━━━━━ 提供テキスト ━━━━━

Author Archives: kano

あひるの店先から

5月2829日、春爛漫の福島の海と山に行ってきました。
あまりの陽射しで顔と腕はマッカッカで、「朝から酒飲んでんの」と間違われる位。でも、「海と山イッター!」の気分爽快です。
朝700東京発のいわき号に乗り、1000着。はじめに向ったのは小名浜漁港にある「出荷前検査場」。休日にもかかわらず案内してくれた中野青年(担当職員)。
「20魚種(海の底にいる魚)は出荷禁止で、その他は検査して25ベクレル/kg以下だと出荷している(国:100ベクレル/kg、県:50ベクレル/kgを出荷基準にしている)」
「それでも、福島の漁港にあがったというだけで、売れないか買いたたかれる」

━━━━━ 提供資料 ━━━━━

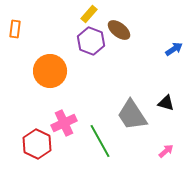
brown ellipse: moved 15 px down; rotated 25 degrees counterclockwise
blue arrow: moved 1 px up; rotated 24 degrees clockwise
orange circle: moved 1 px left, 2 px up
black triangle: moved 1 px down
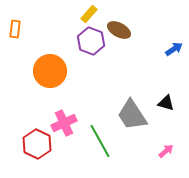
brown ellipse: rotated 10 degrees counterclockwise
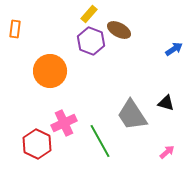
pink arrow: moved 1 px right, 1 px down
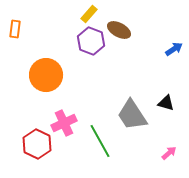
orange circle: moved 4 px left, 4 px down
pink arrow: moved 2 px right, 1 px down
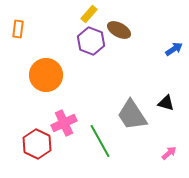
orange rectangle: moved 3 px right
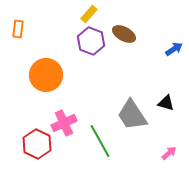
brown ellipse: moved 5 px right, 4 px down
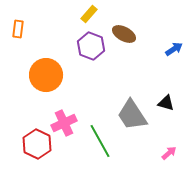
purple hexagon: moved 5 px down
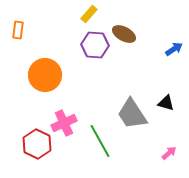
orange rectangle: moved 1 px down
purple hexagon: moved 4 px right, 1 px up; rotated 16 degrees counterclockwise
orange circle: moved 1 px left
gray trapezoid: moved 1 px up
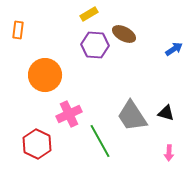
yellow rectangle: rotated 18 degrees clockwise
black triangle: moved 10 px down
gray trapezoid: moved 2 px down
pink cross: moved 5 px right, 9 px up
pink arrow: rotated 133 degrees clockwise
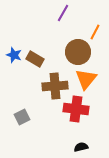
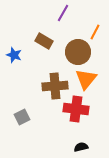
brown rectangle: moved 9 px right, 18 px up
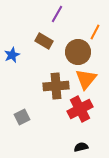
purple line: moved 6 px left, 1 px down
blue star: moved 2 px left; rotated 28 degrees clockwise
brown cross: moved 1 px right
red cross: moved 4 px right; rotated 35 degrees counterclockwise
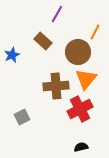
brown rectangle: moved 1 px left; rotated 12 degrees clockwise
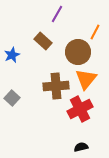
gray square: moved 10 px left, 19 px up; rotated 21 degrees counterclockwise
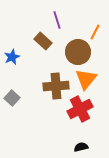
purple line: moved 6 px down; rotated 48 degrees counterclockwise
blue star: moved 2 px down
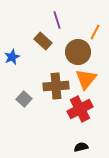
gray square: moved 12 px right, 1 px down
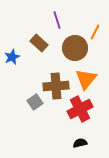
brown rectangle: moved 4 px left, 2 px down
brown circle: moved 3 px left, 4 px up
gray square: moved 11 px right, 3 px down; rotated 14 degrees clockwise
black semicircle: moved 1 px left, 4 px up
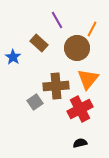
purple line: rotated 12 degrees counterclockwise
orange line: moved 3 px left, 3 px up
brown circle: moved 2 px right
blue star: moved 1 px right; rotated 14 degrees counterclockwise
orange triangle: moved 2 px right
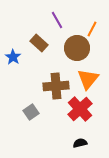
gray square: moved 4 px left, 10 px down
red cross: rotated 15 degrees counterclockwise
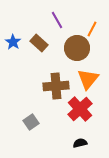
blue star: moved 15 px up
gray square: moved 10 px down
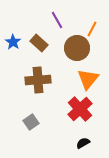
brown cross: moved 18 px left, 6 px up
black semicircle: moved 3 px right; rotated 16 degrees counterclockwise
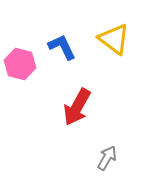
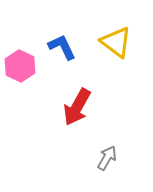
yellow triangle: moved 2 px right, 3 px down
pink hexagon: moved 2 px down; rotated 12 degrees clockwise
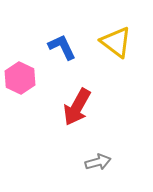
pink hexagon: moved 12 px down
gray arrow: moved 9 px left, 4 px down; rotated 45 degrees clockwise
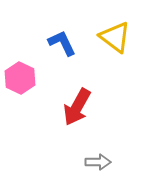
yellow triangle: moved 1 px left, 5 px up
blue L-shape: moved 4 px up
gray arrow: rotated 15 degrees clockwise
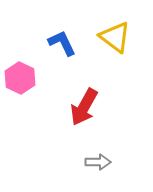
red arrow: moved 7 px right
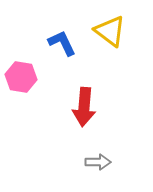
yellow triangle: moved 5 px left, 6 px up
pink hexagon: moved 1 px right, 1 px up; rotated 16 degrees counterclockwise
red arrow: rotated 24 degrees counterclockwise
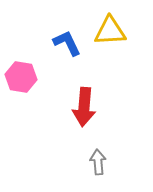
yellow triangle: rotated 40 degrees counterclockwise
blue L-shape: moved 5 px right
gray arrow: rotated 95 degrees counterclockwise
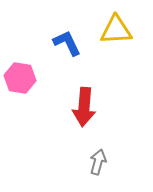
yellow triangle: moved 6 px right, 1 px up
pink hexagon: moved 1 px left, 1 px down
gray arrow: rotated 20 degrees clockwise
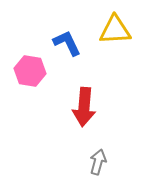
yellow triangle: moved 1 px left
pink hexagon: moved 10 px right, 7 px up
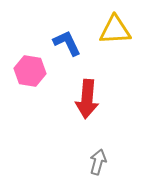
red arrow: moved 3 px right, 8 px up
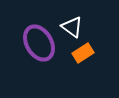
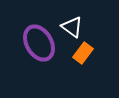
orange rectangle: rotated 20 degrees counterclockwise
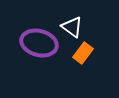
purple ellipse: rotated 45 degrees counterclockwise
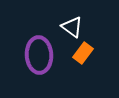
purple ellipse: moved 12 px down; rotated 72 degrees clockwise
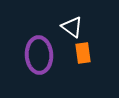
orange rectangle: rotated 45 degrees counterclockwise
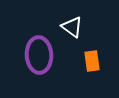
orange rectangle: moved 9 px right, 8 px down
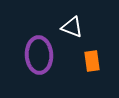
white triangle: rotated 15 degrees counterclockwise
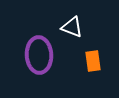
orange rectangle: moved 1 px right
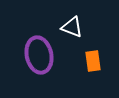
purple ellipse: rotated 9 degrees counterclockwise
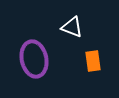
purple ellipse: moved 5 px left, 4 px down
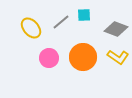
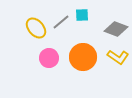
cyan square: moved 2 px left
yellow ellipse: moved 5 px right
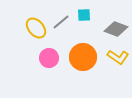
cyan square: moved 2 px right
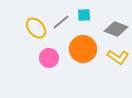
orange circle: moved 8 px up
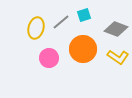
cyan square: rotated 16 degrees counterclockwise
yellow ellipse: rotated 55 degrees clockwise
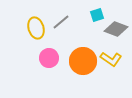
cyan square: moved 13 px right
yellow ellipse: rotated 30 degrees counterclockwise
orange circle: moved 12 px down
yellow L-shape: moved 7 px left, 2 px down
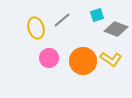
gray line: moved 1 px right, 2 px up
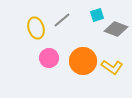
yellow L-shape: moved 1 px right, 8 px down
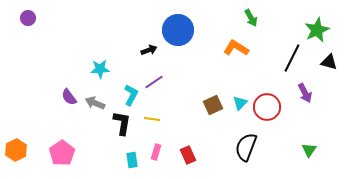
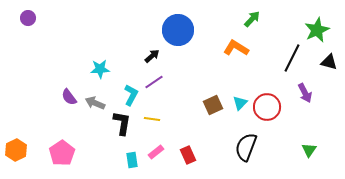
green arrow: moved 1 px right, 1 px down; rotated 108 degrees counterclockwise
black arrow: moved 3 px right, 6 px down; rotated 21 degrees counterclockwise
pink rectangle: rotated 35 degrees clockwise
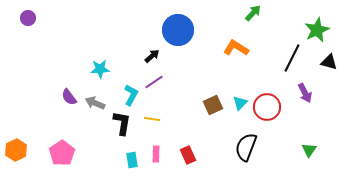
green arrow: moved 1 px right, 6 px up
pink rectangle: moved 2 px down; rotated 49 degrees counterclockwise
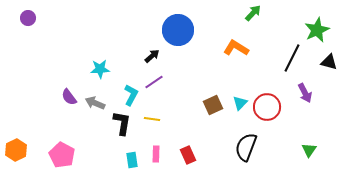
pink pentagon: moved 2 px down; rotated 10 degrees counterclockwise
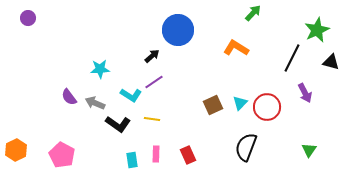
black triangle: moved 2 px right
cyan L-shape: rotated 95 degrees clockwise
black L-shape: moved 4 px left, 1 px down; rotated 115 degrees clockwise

━━━━━

### 解くべき問題
[1] 次の(a)〜(c)の記述が福島訪問の文章の内容と合っているかどうかを判断し、それぞれ「はい」か「いいえ」で答えよ。判断の決め手となる本文の語句も正確に引用せよ。
(a) 出荷前検査場は小名浜漁港にある。
(b) 中野青年は平日に案内してくれた。
(c) 国の出荷基準は50ベクレル/kgである。
[2] 福島訪問の文章によると、出荷禁止の魚種以外の魚は、検査で1kgあたり何ベクレル以下であれば出荷されているか答えよ。
[3] 福島訪問の文章で、顔と腕が真っ赤になった理由と、その結果どう思われたかを説明せよ。

### 練習問題の解答
[1]
(a) はい。「小名浜漁港にある「出荷前検査場」」
(b) いいえ。「休日にもかかわらず案内してくれた中野青年」
(c) いいえ。「国:100ベクレル/kg、県:50ベクレル/kgを出荷基準にしている」

[2] 25ベクレル/kg以下。

[3] あまりの陽射しで顔と腕が真っ赤になった。そのため、「朝から酒飲んでんの」と間違われるほどだった。